WORK INSTRUCTION 1: From the PMSA site terms, list every implied warranty that PMSA says it disclaims in section B.
WORK INSTRUCTION 2:
Answer these from the PMSA site terms:
(a) Under section A, what are you responsible for maintaining outside the Site?
(b) Under section B, on what two bases is everything on the site provided?
(c) How often does PMSA advise you to check the Privacy Policy for changes?
WORK INSTRUCTION 3: Continue the PMSA site terms from the point where they stop.

Disclaimer of Warranties
- A. You understand that PMSA cannot and does not guarantee or warrant that files available for downloading from the internet will be free of viruses, worms, malware, Trojan horses or other code that may manifest contaminating or destructive properties. You are responsible for implementing sufficient procedures and checkpoints to satisfy your particular requirements for accuracy of data input and output, and for maintaining a means external to this Site for the reconstruction of any lost data. PMSA does not assume any responsibility or risk for your use of the internet.
- B. Your use of the site is at your own risk. Everything on the site and related to the use of its features and services, including the content, is provided “as is” and “as available” without warranty or condition of any kind, either express or implied. PMSA expressly disclaims all warranties and conditions, including any implied warranties of merchantability, fitness for a particular purpose, title, quiet enjoyment or non-infringement, to the fullest extent permissable under applicable law. PMSA will not be responsible for your inability to execute a transaction or obtain goods related to any such transaction, for whatever reason.
- C. For greater clarity, PMSA does not warrant that (I) the functions or content contained in this site will be uninterrupted, reliable, accurate, complete, valid, timely, secure, truthful, error-free or will meet your requirements in any way; (II) that defects will be corrected, or that this site or the server that makes it available are free of viruses or other harmful components. PMSA does not warrant or make any representation regarding use, or the result of use, of the content in terms of accuracy, reliability, or otherwise. PMSA may make changes or improvements at any time. You, and not PMSA, assume the entire cost of all necessary servicing, repair or correction in the event of any loss or damage arising from the use of this site or its content. PMSA makes no warranties that your use of the content will not infringe the rights of others and assume no liability or responsibility for errors or omissions in such content. Any content downloaded or otherwise obtained through your use of the site is used by you at your own risk and you will be solely responsible for any damage to your computer systems or loss of data that results from the downloading of such material. PMSA does not warrant that the content, the site, its servers or email sent from the site are free from viruses or other harmful components.
Privacy Policy
PMSA will treat any personal information that you submit through this Site in accordance with its Privacy Policy. PMSA's Privacy Policy is available on the Site and it describes PMSA's privacy policies and practices in detail, as such the policy, may be amended from time to time by PMSA. PMSA advises you to check the Privacy Policy on a frequent basis for changes. You hereby consent to the use of your personal information by PMSA in accordance with the terms and for the limited purposes set forth in the Privacy Policy. By agreeing to these Terms and Conditions of Use, you acknowledge and agree that certain information about you is subject to PMSA's Privacy Policy.

SUPPLIED MATERIAL:
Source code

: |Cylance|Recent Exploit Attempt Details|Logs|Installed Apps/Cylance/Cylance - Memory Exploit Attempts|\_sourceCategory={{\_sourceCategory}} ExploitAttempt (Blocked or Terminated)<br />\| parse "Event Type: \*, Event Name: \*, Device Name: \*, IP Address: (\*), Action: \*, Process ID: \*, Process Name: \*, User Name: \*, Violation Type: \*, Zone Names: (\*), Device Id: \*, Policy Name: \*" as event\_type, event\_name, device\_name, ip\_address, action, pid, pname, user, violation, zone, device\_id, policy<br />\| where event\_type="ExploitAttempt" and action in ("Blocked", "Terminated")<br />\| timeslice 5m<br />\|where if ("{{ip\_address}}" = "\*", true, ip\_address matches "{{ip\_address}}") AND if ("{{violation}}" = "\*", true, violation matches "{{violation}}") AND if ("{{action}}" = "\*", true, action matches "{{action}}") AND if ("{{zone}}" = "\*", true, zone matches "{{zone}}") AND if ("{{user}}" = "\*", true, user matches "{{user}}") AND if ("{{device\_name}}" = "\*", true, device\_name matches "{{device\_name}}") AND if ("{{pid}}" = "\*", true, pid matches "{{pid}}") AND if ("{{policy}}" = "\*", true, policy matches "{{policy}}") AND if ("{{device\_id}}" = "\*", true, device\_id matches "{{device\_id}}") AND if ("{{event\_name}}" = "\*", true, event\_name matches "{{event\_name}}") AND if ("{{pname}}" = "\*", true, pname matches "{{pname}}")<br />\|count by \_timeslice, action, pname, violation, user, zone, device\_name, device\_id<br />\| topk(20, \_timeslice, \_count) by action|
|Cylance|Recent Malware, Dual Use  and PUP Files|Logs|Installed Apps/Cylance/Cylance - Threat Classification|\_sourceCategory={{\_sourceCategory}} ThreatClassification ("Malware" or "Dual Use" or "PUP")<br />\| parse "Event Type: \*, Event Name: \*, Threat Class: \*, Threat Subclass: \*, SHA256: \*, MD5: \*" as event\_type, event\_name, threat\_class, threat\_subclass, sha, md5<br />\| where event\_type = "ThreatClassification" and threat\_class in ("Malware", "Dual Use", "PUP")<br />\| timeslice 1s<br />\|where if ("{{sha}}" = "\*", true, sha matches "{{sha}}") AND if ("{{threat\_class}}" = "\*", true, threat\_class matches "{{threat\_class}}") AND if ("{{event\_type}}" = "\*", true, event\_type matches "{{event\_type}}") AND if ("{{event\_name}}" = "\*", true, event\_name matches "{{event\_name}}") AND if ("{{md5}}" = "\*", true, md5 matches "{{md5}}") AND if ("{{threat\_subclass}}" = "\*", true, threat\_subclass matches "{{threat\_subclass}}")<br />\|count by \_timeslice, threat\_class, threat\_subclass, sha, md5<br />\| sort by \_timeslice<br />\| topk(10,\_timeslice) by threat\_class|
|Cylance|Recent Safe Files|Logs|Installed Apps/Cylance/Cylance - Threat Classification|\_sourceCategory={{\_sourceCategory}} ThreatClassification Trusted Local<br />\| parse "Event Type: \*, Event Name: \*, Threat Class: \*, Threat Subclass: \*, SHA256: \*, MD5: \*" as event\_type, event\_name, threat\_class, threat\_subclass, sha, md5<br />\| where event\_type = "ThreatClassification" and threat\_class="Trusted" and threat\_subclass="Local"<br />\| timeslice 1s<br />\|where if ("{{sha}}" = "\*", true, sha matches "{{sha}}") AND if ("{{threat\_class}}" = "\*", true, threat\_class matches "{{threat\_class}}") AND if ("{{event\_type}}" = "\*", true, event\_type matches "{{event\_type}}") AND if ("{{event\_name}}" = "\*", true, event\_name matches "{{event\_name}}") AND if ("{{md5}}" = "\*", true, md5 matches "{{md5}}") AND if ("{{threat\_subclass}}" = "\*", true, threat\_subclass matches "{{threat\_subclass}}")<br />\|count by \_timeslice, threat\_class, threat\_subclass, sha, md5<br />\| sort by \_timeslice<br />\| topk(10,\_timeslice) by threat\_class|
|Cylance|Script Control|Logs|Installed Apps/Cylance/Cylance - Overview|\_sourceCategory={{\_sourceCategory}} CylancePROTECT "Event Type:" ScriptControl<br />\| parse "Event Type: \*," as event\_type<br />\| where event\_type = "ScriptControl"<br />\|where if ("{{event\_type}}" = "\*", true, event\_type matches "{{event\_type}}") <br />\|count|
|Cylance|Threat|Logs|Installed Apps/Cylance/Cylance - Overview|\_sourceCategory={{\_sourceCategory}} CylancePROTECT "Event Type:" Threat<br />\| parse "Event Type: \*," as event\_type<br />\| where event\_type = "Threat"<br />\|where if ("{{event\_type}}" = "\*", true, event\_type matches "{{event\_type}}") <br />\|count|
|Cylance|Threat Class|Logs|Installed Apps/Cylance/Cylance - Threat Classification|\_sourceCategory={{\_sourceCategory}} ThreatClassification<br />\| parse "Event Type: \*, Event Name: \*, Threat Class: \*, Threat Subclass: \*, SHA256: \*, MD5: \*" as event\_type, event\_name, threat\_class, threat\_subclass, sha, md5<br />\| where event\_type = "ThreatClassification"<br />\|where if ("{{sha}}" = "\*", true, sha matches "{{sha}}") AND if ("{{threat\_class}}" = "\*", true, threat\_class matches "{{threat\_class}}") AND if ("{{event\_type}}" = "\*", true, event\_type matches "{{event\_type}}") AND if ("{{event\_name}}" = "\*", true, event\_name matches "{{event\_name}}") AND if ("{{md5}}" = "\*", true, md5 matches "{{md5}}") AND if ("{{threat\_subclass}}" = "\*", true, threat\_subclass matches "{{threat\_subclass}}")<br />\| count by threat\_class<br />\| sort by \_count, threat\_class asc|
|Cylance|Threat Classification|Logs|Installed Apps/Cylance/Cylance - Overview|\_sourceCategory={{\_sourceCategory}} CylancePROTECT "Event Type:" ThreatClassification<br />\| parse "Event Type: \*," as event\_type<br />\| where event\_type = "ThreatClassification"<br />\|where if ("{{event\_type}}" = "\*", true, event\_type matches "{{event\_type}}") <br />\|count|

WRITTEN RESPONSE 1:
- merchantability
- fitness for a particular purpose
- title
- quiet enjoyment
- non-infringement

WRITTEN RESPONSE 2:
(a) A means for the reconstruction of any lost data.
(b) "As is" and "as available."
(c) On a frequent basis.

WRITTEN RESPONSE 3:
Age
You must be of legal smoking age to purchase Products. By submitting an order for Products, you represent that you are of legal smoking age and you are not purchasing Products for any other person.
When you pick up Products from a PMSA retail sales location, you must be able to present proof that you are legal smoking age and that you are the person purchasing these products. Acceptable proof includes a valid driver's licence, passport, identification card or identification book.
Please note that PMSA reserves the right to limit, or to request any of its trade partners to limit, the number of IQOS devices an adult smoker may purchase within a specific timeframe. This limit is currently set at a maximum of 10 (ten) IQOS devices / kits per calendar year.
Errors
PMSA attempts to ensure that the information on the Site is accurate. However, no warranty of accuracy or completeness is expressed or implied. PMSA expressly reserves the right to correct errors and to change or update information on the Site at any time without notice. If a Product offered on the Site is not as described, your only remedy is to return it for a refund.
Governing Law
These Terms and Conditions of Use and each purchase of Products through the Site are governed by, and shall be construed in accordance with, the laws of the Republic of South Africa.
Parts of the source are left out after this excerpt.